Nicolas Behr morreu de rir. Curtam:
não sou filho de um líder operário morto nas dependências do
doi-codi. minha mãe não se chamava olga benário nem foi entregue à gestapo
quando eu tinha oito meses de idade. não fui expulso do seminário aos 14 anos
por estar lendo livros marxistas. minha primeira experiência sexual não foi com
uma conhecida líder estudantil. não tive na universidade um amigo pederasta que
era ligado ao partidão. nunca fui preso por estar pintando nos muros abaixo a
ditadura!. nunca participei de assalto a bancos, mesmo aos escolares. não tive
uma noiva morta na guerrilha do araguaia. nunca fui casado com a comandante
tânia. não tenho um casal de filhos nascidos na argélia. a onu jamais me deu o
status de refugiado. não fui condecorado pelo marechal tito. não me candidatei
voluntariamente a cortar cana de açúcar em cuba. nunca fui porteiro de sauna
gay em estocolmo. não sei em que albânia fica tirana. não sei o nome completo
do atual tirano da albânia. não assinei o manifesto dos intelectuais contra o
boicote econômico à nicarágua. não fui cassado em 64. não fui preso no
congresso da une, em ibiúna. em 68 eu mal sabia fazer direito um 69. não fui
trocado por um embaixador suíço em 70. não fiz curso de sociologia em sorbonne.

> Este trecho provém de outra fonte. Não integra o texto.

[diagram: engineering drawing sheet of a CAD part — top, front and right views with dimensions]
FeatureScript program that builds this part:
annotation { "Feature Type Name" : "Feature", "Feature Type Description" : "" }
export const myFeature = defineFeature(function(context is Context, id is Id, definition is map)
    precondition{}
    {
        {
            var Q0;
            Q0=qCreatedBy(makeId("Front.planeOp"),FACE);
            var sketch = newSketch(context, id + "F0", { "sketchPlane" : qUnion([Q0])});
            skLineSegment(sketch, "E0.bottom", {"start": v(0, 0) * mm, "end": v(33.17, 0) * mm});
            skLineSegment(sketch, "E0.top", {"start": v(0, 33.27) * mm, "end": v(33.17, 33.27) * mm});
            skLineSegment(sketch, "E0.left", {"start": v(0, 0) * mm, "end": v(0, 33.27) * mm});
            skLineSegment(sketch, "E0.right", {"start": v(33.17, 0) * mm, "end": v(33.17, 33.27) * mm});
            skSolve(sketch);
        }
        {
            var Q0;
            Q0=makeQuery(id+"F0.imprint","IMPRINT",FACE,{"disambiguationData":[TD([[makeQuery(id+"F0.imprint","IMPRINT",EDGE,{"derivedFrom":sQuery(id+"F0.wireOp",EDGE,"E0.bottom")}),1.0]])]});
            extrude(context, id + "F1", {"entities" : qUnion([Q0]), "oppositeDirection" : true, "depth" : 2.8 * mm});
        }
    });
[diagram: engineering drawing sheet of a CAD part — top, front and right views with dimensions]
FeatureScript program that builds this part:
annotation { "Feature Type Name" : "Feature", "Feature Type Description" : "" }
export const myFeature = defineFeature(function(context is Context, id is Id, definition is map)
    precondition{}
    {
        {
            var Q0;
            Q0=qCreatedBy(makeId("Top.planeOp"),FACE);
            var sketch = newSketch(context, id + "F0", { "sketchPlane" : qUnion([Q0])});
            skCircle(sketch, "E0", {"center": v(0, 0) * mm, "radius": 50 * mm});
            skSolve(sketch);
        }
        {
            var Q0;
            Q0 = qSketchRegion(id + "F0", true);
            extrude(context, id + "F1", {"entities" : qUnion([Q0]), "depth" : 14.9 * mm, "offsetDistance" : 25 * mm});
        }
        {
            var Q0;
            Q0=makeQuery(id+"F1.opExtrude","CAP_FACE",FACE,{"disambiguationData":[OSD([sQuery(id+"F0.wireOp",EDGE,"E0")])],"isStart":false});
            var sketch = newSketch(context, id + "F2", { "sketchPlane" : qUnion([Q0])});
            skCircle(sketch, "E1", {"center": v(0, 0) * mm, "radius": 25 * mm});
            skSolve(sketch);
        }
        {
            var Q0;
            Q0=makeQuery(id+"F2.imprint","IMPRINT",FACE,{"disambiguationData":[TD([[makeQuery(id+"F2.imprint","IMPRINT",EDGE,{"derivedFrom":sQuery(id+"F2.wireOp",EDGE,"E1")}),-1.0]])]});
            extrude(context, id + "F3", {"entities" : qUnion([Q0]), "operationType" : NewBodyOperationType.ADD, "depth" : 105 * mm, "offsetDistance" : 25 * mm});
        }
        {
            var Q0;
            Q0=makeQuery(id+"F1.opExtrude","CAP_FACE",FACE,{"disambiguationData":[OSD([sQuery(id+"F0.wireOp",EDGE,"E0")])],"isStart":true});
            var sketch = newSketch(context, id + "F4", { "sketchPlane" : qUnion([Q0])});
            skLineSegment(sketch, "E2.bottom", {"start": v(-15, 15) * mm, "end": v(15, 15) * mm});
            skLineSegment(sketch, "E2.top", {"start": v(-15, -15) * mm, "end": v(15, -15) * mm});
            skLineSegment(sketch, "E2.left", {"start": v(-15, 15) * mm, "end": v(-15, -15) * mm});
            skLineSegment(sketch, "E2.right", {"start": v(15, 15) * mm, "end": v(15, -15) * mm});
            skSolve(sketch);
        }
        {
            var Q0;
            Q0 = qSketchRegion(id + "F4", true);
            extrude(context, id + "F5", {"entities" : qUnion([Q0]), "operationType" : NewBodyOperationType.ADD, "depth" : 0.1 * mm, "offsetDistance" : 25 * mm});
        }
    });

nem em nanterre. não fui torturado pelo delegado fleury. não tentei o suicídio pela
quinta vez. não escrevi um livro de memórias sobre meus tempos de banido. nem
de bandido. não descobri minha porção mulher. nunca bati papo com jean paul
sartre e simone de beauvior. não participei de uma sessão de bed in com yoko
ono. timothy leary nunca frequentou a minha casa. nunca desbundei ou dei a dita
cuja. nunca fiz passeata com as feministas francesas pelo direito ao orgasmo.
sempre confundi orgasmo com ovas de esturjão. a mercedes sosa não é meu tipo
inesquecível de mulher. não sou fanático pelos poemas de agostinho neto. não
participei da revolução cultural maoísta. não sou o quinto membro do “bando dos
quatro”. nunca li luckás no original. não estava no chile quando mataram
allende. não me refugiei na embaixada mexicana quando depuseram isabelita
perón. não atravessei ilegalmente a fronteira do paraguai. não participei da
quinta jornada de resistência latino-americana em copenhague. não sou
colaborador dos cuadernos del tercero mundo. nunca li a revolução dos bichos,
de orwell. nem a revolução das bichas, de clodovil. não sei quem escreveu o
manifesto comunista de marx. nunca soube como fizemos a revolução de trotsky.
sempre confundi trotsky com uma marca de aguardente feita no interior de
pernambuco. não sei onde nasceu rosa de luxemburgo. minha tese de doutorado não
foi sobre a acumulação da mais-valia em países periféricos – uma introdução ao
pensamento de althusser. não participei de nenhum festival da juventude, em
moscou. nunca usei nas paredes um pôster de che guevara. não tenho nenhum amigo
tupamaro, nem mesmo montonero. sempre achei que montonero fosse nome de
condutor de trem. não li o capital aos onze anos de idade. nunca votei no pt.
nenhum organismo internacional já me prestou solidariedade. eu também não
presto, quer dizer, nunca prestei. não assisti o encouraçado pothekin em um
apartamento clandestino. não sei que diabo é kurosawa. não acho a poesia do
thiago de mello comprometida com a minha vida. nem com a tua. não tenho
telefone grampeado pelo sni. nunca incendiei uma embaixada americana. não li as
obras completas de lênin em edição bilíngue. não traduzi do alemão o pensamento
vivo de herbert marcuse. não tenho a menor ideia do que seja teatro do
oprimido. nunca fui apresentado a daniel ortega. não sou citado no último livro
de régis debray. não fui convidado para os funerais de chernenko. não tive
nenhum caso amoroso com a ativista joan baez. não estou comprometido com a
candidatura amazonino mendes. fidel castro jamais me convidou para ser jurado
do concurso casa de las americas. não sou filiado ao sindicato polonês
solidarnosc. não sei quem é manuel ribeiro. não me encham o saco!